For purposes of Mr. Fortunato's employment agreement, "change in control" generally means:
an acquisition representing 50% or more of either our Parent's common stock or the combined voting power of the securities of our
Parent entitled to vote generally in the election of the Parent Board;
a change in 2/3 of the members of Parent Board from the members on the effective date of his employment agreement, unless
approved by (i) 2/3 of the members of the Parent Board on the effective date of his employment agreement or (ii) members
nominated by such members;
the approval by Parent stockholders of (i) a complete liquidation or dissolution of our Parent or the Company or (ii) the sale or other
disposition (other than a merger or consolidation) of all or substantially all of the assets of our Parent and its subsidiaries; or
we cease to be a direct or indirect wholly owned subsidiary of our Parent.

*Your tasks*.
a - List every event that the change-in-control definition counts as a "change in control."
b - Revise the change-in-control definition from "For purposes of" up to and including "of our Parent.", putting "parent company's board" in place of "Parent Board" each time it occurs.
The data below this point comes from a separate source.

*Extracted material*.
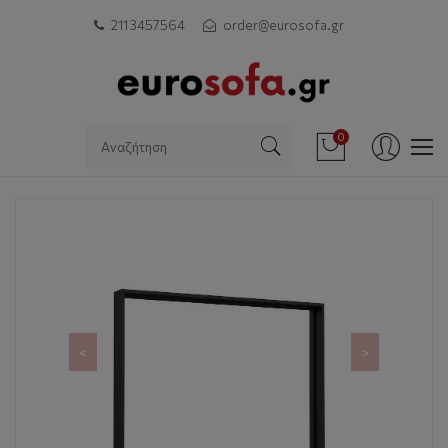
211 3457564
order@eurosofa.gr
0
<
>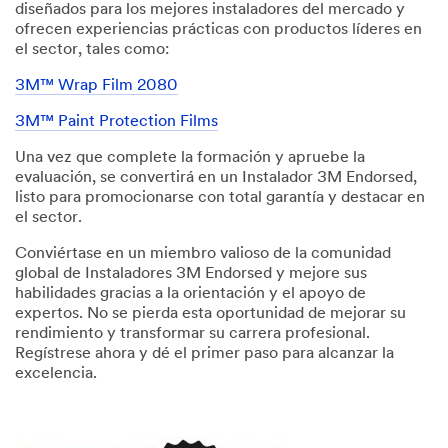
diseñados para los mejores instaladores del mercado y
ofrecen experiencias prácticas con productos líderes en
el sector, tales como:
3M™ Wrap Film 2080
3M™ Paint Protection Films
Una vez que complete la formación y apruebe la
evaluación, se convertirá en un Instalador 3M Endorsed,
listo para promocionarse con total garantía y destacar en
el sector.
Conviértase en un miembro valioso de la comunidad
global de Instaladores 3M Endorsed y mejore sus
habilidades gracias a la orientación y el apoyo de
expertos. No se pierda esta oportunidad de mejorar su
rendimiento y transformar su carrera profesional.
Regístrese ahora y dé el primer paso para alcanzar la
excelencia.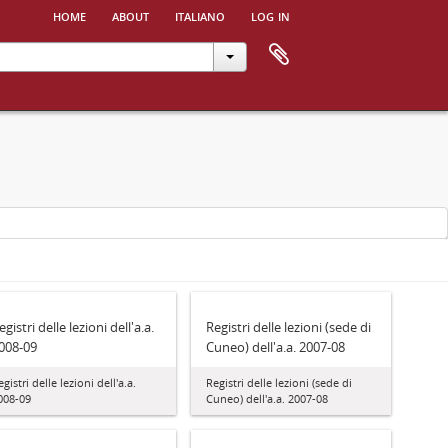
home
about
italiano
log in
egistri delle lezioni dell'a.a.
Registri delle lezioni (sede di
008-09
Cuneo) dell'a.a. 2007-08
egistri delle lezioni dell'a.a.
Registri delle lezioni (sede di
008-09
Cuneo) dell'a.a. 2007-08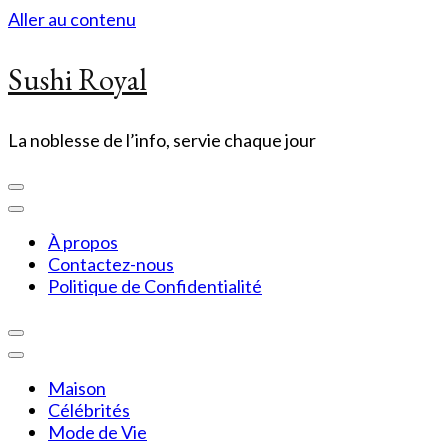
Aller au contenu
Sushi Royal
La noblesse de l’info, servie chaque jour
À propos
Contactez-nous
Politique de Confidentialité
Maison
Célébrités
Mode de Vie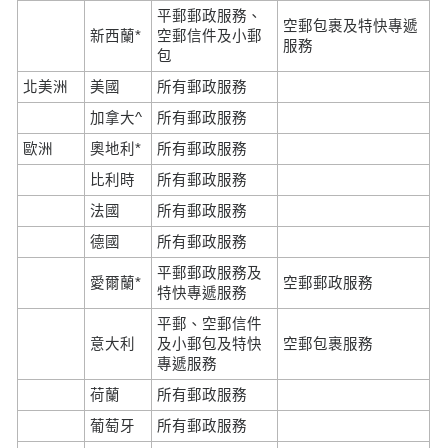
平郵郵政服務、
空郵包裹及特快專遞
新西蘭*
空郵信件及小郵
服務
包
北美洲
美國
所有郵政服務
加拿大^
所有郵政服務
歐洲
奧地利*
所有郵政服務
比利時
所有郵政服務
法國
所有郵政服務
德國
所有郵政服務
平郵郵政服務及
愛爾蘭*
空郵郵政服務
特快專遞服務
平郵、空郵信件
意大利
及小郵包及特快
空郵包裹服務
專遞服務
荷蘭
所有郵政服務
葡萄牙
所有郵政服務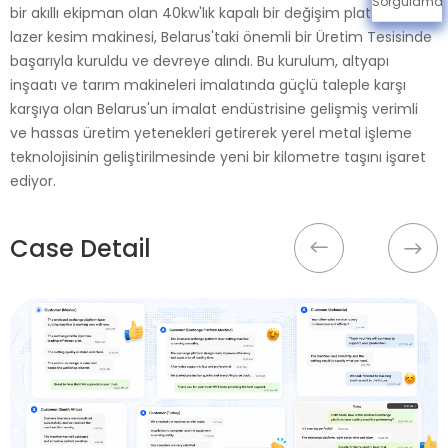
Sorgulama
bir akıllı ekipman olan 40kw'lık kapalı bir değişim platformu
lazer kesim makinesi, Belarus'taki önemli bir Üretim Tesisinde
başarıyla kuruldu ve devreye alındı. Bu kurulum, altyapı
inşaatı ve tarım makineleri imalatında güçlü taleple karşı
karşıya olan Belarus'un imalat endüstrisine gelişmiş verimli
ve hassas üretim yetenekleri getirerek yerel metal işleme
teknolojisinin geliştirilmesinde yeni bir kilometre taşını işaret
ediyor.
Case Detail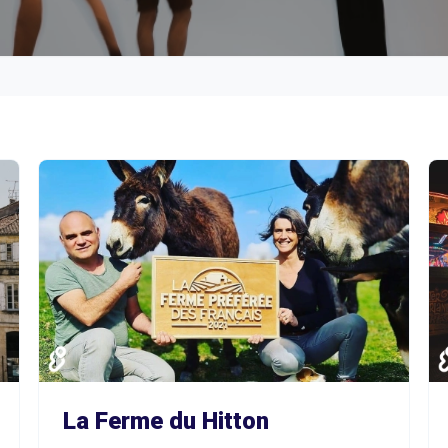
La Ferme du Hitton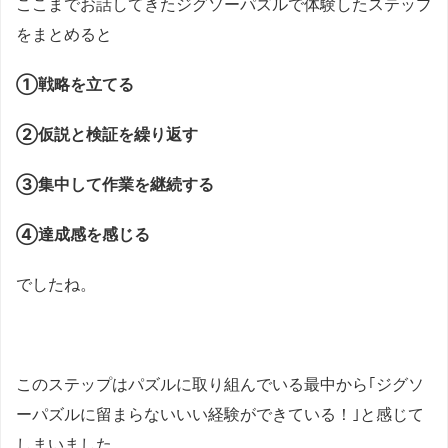
ここまでお話してきたジグソーパズルで体験したステップ
をまとめると
①戦略を立てる
②仮説と検証を繰り返す
③集中して作業を継続する
④達成感を感じる
でしたね。
このステップはパズルに取り組んでいる最中から｢ジグソ
ーパズルに留まらないいい経験ができている！｣と感じて
しまいました。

*Answers to each task*.
a -
- An acquisition of 50% or more of either the Parent's common stock or the combined voting power of the Parent's securities entitled to vote generally in the election of the Parent Board
- A change in 2/3 of the members of the Parent Board from the members on the effective date of the employment agreement, unless approved by 2/3 of the members on that date or by members nominated by them
- Approval by Parent stockholders of a complete liquidation or dissolution of the Parent or the Company, or of the sale or other disposition (other than a merger or consolidation) of all or substantially all of the assets of the Parent and its subsidiaries
- The company ceasing to be a direct or indirect wholly owned subsidiary of the Parent

b -
For purposes of Mr. Fortunato's employment agreement, "change in control" generally means:
an acquisition representing 50% or more of either our Parent's common stock or the combined voting power of the securities of our
Parent entitled to vote generally in the election of the parent company's board;
a change in 2/3 of the members of parent company's board from the members on the effective date of his employment agreement, unless
approved by (i) 2/3 of the members of the parent company's board on the effective date of his employment agreement or (ii) members
nominated by such members;
the approval by Parent stockholders of (i) a complete liquidation or dissolution of our Parent or the Company or (ii) the sale or other
disposition (other than a merger or consolidation) of all or substantially all of the assets of our Parent and its subsidiaries; or
we cease to be a direct or indirect wholly owned subsidiary of our Parent.